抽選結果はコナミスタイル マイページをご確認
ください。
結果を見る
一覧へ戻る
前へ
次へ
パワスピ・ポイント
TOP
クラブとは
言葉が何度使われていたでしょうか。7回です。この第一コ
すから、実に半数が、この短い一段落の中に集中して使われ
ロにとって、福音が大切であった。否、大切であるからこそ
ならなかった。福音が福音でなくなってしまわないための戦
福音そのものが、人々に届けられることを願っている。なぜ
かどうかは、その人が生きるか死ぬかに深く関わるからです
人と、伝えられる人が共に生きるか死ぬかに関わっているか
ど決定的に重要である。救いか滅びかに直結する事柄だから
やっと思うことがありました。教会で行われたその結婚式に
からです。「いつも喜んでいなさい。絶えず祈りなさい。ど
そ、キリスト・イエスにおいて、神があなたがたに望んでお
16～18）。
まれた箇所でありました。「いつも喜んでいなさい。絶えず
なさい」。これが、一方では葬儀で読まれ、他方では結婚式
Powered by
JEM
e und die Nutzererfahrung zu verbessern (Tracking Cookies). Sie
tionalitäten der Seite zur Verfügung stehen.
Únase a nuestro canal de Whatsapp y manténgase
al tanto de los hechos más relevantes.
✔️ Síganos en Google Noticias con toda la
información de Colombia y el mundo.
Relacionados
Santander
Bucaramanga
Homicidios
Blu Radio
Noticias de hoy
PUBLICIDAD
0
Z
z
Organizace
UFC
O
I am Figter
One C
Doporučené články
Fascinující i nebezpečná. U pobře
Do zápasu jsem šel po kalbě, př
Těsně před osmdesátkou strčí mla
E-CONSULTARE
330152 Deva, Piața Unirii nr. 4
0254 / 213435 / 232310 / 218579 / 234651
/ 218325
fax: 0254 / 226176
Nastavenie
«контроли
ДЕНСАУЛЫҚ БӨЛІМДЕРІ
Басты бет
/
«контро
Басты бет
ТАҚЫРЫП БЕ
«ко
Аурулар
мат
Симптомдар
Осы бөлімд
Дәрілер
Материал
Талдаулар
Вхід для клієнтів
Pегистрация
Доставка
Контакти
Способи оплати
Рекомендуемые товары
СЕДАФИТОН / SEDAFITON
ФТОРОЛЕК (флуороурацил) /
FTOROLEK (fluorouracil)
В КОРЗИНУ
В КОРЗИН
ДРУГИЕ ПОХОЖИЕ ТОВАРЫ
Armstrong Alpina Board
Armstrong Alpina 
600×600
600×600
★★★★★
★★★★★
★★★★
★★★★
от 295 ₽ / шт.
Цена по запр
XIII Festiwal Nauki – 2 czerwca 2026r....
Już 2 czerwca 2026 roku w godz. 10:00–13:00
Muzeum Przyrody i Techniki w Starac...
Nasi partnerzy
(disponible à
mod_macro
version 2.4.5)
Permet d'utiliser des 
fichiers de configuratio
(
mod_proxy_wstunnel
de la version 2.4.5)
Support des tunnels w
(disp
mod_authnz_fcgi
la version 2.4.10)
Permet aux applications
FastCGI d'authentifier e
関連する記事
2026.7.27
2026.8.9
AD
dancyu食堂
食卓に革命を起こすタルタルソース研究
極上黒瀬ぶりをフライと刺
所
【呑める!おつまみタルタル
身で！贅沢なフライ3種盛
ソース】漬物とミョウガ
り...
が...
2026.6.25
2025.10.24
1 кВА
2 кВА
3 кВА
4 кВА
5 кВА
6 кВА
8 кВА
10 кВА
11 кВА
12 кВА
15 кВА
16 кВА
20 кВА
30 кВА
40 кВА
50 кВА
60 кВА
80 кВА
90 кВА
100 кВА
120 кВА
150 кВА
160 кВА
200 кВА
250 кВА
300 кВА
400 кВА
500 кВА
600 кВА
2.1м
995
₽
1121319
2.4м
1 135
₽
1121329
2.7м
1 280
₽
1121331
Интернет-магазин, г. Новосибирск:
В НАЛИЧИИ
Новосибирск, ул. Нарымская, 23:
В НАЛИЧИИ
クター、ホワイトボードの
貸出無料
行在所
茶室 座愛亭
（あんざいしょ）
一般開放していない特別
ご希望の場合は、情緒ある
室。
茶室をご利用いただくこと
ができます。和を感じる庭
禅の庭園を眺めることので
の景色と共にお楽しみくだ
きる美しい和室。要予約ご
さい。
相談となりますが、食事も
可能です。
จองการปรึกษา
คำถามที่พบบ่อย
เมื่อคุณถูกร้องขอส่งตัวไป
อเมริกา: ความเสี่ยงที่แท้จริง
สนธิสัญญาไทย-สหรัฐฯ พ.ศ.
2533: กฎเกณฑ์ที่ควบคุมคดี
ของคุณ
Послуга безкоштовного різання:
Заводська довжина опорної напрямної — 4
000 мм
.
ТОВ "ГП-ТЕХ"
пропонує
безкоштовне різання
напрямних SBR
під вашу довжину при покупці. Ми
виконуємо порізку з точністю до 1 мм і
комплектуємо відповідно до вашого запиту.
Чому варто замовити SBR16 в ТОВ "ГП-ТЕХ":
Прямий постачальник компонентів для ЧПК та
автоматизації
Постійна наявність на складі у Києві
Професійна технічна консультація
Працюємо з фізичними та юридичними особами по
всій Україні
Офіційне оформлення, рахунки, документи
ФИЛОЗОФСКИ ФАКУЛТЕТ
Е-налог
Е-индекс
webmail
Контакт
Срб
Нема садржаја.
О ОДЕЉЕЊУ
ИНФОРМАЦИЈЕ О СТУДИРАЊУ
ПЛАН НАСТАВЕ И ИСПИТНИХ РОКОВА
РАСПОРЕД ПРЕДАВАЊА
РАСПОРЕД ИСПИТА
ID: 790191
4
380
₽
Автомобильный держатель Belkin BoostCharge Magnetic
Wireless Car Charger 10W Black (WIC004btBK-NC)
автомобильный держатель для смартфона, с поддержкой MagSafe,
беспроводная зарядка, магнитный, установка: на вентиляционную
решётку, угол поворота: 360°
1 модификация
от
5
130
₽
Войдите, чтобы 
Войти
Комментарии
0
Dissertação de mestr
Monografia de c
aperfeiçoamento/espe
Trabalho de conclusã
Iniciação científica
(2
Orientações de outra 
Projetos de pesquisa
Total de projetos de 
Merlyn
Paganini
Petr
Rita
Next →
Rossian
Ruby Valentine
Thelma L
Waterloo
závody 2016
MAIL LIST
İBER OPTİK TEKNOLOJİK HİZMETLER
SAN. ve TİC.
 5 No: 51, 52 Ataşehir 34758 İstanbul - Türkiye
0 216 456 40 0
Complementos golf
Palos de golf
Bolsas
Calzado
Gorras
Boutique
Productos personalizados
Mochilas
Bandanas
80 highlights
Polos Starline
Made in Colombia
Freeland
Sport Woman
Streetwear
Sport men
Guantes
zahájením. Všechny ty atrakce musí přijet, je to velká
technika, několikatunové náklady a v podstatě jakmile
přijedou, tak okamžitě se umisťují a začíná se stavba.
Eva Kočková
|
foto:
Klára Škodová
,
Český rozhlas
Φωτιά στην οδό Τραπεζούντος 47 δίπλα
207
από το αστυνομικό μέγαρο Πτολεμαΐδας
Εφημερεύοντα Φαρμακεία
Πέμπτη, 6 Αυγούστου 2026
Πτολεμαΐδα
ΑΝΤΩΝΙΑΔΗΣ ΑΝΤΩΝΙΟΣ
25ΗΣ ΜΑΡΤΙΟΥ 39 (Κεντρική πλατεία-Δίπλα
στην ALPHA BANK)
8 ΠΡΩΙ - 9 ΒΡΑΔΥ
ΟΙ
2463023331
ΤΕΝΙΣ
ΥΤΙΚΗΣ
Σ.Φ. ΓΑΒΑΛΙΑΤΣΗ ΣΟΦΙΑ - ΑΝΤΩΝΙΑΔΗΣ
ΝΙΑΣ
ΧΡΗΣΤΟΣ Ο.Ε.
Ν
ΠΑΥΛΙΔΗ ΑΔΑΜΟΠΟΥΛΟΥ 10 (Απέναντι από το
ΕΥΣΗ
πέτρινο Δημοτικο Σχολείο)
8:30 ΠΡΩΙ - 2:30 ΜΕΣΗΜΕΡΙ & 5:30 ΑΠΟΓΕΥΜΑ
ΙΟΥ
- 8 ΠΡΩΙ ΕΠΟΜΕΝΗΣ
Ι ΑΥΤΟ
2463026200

**TASK OBJECTIVE:**
How many of the lines above hold the word "ΑΝΤΩΝΙΑΔΗΣ"? Give only that number.

**PROBLEM SOLUTION:**
2